Information -
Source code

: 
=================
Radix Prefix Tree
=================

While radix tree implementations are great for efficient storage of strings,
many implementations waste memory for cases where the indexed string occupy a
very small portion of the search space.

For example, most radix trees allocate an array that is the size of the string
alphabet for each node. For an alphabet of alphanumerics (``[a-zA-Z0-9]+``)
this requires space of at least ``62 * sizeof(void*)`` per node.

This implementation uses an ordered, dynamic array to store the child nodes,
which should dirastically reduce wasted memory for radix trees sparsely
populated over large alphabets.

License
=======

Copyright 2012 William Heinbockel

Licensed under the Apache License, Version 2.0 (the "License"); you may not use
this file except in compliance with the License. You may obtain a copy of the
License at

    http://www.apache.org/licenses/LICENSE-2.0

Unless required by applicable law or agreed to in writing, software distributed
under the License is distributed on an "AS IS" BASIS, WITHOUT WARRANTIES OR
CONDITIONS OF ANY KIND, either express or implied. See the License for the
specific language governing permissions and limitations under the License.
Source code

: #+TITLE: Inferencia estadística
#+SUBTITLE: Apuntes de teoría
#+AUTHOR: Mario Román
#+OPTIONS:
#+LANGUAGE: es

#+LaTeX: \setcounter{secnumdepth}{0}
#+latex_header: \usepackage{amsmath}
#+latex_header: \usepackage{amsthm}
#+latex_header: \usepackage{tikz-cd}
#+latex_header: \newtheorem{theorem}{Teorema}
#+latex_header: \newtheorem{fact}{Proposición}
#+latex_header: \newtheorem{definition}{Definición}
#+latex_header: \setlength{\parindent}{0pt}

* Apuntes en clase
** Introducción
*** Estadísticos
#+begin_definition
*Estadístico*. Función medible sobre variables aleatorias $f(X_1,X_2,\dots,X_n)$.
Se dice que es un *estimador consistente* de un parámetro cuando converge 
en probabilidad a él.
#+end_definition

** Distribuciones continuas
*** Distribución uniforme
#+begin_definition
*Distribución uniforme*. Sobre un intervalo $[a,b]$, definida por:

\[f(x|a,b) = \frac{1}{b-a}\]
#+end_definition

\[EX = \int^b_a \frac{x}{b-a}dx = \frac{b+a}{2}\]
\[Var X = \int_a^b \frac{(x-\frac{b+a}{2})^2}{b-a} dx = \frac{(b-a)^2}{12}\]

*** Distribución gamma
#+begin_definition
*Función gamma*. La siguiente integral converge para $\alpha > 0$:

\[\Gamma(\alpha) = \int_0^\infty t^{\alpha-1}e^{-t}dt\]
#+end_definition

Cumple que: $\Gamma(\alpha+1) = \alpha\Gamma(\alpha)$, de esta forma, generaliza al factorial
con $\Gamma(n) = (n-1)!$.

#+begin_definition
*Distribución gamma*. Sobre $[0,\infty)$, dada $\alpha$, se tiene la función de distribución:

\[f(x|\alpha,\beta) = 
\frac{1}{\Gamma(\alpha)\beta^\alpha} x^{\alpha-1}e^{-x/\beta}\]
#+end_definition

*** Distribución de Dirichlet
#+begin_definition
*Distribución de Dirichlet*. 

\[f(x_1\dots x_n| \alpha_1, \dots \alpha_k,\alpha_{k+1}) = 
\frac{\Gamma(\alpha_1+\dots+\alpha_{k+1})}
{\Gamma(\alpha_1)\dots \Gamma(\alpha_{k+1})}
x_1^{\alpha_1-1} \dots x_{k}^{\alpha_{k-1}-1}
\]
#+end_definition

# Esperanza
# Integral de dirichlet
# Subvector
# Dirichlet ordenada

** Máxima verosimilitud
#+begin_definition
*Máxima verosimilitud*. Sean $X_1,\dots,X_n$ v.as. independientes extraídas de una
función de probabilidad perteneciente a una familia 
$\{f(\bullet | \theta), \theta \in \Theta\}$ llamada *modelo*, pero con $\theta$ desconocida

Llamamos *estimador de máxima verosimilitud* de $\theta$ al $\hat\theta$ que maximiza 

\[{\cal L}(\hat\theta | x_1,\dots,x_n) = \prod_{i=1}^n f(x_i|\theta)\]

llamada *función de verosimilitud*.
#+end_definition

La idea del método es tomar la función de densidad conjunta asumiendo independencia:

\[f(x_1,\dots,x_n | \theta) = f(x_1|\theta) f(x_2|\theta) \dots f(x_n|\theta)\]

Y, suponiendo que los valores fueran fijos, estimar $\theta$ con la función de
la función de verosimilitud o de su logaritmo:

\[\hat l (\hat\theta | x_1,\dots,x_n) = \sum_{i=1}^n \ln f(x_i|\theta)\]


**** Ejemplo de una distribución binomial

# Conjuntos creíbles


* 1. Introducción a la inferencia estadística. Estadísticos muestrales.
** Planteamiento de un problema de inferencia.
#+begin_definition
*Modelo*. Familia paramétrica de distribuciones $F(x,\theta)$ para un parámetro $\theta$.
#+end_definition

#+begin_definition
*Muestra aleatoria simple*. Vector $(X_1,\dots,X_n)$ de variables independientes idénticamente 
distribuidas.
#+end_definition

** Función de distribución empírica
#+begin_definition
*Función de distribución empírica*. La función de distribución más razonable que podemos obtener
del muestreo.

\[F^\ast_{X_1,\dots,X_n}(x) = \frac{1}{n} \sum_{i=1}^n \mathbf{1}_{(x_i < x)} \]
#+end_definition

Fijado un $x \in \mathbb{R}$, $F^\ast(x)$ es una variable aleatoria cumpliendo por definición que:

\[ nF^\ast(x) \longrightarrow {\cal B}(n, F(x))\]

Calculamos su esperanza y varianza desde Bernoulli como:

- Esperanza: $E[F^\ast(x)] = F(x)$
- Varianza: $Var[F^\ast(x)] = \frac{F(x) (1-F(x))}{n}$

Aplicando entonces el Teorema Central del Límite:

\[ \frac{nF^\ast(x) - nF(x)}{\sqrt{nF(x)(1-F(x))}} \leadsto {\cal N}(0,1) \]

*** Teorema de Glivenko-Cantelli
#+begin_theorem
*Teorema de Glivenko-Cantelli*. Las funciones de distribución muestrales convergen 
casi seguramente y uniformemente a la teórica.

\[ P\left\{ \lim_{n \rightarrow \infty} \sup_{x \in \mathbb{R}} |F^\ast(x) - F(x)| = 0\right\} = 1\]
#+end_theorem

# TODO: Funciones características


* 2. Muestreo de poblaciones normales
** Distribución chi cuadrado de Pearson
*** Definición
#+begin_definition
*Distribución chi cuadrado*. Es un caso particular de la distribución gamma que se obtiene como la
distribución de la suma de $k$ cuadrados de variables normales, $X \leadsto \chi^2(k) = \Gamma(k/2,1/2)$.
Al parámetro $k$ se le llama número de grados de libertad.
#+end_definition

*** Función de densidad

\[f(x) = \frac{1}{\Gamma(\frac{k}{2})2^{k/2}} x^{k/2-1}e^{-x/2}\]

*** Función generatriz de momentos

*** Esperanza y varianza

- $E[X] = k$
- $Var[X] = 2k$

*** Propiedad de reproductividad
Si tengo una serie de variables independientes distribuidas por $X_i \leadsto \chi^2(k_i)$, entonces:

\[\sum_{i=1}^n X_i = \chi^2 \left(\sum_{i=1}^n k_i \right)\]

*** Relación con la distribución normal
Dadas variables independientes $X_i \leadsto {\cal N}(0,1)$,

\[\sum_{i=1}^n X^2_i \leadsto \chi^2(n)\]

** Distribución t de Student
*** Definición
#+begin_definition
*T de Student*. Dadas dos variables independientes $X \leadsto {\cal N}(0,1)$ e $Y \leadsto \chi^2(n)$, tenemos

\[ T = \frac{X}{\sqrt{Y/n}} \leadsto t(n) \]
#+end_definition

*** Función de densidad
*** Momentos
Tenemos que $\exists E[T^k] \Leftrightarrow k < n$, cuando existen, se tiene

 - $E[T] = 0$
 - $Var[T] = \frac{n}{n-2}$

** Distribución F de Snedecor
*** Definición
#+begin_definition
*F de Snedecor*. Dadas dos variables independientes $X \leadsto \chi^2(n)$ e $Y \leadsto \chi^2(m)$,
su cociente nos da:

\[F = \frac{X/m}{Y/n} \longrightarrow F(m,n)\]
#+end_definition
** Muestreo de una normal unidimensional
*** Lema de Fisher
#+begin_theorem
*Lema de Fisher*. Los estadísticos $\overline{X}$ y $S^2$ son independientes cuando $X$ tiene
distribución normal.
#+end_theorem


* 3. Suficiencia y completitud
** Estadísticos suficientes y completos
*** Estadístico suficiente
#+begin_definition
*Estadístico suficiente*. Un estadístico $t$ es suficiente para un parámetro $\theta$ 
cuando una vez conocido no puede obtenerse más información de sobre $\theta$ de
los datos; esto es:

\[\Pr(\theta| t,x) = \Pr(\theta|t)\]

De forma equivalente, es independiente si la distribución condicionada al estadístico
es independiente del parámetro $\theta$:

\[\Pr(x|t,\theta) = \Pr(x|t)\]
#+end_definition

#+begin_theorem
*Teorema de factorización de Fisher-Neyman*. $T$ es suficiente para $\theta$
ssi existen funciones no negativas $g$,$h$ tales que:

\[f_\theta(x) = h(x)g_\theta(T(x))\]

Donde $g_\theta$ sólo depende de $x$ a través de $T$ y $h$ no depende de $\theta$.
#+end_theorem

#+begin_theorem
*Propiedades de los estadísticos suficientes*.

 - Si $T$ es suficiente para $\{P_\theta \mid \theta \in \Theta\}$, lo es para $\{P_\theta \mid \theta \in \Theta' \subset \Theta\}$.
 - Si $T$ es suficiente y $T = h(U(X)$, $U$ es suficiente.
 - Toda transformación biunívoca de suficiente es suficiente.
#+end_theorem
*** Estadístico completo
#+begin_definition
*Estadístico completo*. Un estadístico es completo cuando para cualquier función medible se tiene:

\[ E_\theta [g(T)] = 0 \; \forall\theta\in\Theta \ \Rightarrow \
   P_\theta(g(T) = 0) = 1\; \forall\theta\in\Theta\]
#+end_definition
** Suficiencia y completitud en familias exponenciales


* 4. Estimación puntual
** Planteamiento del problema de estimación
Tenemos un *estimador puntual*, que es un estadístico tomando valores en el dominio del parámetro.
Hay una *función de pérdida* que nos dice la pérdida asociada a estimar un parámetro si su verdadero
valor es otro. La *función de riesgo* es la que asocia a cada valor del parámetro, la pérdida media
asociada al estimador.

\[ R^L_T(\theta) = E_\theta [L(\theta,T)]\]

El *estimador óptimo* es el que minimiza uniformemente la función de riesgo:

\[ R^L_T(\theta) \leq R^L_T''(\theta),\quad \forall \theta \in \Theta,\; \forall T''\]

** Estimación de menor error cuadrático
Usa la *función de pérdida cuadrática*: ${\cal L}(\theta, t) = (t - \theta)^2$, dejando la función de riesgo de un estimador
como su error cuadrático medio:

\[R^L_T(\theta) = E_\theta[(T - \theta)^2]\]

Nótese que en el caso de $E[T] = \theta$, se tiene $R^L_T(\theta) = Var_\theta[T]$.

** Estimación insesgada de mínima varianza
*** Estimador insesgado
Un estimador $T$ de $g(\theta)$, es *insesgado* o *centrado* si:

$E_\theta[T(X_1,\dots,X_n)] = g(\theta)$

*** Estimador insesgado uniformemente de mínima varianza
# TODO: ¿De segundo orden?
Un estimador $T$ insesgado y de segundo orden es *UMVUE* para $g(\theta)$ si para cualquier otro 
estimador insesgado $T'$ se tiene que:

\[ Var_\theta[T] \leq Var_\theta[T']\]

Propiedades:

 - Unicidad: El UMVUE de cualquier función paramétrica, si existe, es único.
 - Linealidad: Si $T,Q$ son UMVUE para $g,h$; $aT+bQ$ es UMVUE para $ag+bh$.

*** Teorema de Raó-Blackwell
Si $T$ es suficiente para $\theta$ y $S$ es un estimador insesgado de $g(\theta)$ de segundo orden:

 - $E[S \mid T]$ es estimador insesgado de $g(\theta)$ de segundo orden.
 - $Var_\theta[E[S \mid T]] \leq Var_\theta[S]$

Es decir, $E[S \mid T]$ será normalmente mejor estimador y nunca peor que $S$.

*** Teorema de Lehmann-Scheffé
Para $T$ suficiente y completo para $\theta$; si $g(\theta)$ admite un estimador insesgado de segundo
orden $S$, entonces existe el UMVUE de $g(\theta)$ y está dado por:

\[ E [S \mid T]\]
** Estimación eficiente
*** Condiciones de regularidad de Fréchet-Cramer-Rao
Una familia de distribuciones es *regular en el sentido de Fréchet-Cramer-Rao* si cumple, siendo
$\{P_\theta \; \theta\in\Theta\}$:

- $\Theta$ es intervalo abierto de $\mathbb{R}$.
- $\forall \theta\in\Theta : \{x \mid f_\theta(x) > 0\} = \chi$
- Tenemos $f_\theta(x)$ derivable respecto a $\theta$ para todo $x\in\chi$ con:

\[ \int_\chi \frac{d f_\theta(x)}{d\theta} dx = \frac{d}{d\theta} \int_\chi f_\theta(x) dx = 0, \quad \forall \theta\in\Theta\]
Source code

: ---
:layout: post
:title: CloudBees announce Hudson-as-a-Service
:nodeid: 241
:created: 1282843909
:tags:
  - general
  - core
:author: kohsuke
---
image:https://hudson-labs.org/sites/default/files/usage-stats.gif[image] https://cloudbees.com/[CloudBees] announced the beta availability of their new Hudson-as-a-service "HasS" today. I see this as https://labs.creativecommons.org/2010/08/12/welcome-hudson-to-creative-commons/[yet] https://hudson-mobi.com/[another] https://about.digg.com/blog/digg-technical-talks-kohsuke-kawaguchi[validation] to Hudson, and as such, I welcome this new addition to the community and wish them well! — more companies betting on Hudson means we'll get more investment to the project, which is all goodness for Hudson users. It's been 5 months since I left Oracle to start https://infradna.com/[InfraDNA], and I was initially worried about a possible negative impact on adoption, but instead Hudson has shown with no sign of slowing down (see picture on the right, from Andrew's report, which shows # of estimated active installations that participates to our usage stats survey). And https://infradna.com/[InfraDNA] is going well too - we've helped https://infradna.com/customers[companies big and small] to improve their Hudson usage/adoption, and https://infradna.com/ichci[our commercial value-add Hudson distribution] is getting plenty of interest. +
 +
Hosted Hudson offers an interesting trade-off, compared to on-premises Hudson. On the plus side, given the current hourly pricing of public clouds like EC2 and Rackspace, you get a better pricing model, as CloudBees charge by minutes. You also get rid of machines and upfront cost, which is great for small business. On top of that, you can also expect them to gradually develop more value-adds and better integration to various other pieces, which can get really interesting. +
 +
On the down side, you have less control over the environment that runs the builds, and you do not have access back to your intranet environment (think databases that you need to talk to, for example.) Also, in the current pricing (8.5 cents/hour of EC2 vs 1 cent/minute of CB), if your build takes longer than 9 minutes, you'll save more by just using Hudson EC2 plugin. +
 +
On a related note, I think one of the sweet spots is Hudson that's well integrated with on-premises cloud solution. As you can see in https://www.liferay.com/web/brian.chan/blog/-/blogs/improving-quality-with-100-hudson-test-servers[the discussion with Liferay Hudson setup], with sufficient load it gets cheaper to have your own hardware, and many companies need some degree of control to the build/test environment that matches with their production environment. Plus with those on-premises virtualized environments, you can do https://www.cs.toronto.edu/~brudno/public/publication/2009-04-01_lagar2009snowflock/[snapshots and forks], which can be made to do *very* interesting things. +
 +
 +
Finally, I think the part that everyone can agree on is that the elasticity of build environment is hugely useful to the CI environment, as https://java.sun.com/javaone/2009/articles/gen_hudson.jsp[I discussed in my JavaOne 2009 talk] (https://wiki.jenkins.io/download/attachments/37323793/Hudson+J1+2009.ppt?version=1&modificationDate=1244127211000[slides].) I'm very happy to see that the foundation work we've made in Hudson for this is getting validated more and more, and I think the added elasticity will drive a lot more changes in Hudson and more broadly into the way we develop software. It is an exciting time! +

Your assignment - Using the entries above, give back exactly the line containing "- Si $T$ es suficiente para", the line containing "Tenemos un *estimador", and every line between them, and nothing else.

Task solution -
 - Si $T$ es suficiente para $\{P_\theta \mid \theta \in \Theta\}$, lo es para $\{P_\theta \mid \theta \in \Theta' \subset \Theta\}$.
 - Si $T$ es suficiente y $T = h(U(X)$, $U$ es suficiente.
 - Toda transformación biunívoca de suficiente es suficiente.
#+end_theorem
*** Estadístico completo
#+begin_definition
*Estadístico completo*. Un estadístico es completo cuando para cualquier función medible se tiene:

\[ E_\theta [g(T)] = 0 \; \forall\theta\in\Theta \ \Rightarrow \
   P_\theta(g(T) = 0) = 1\; \forall\theta\in\Theta\]
#+end_definition
** Suficiencia y completitud en familias exponenciales


* 4. Estimación puntual
** Planteamiento del problema de estimación
Tenemos un *estimador puntual*, que es un estadístico tomando valores en el dominio del parámetro.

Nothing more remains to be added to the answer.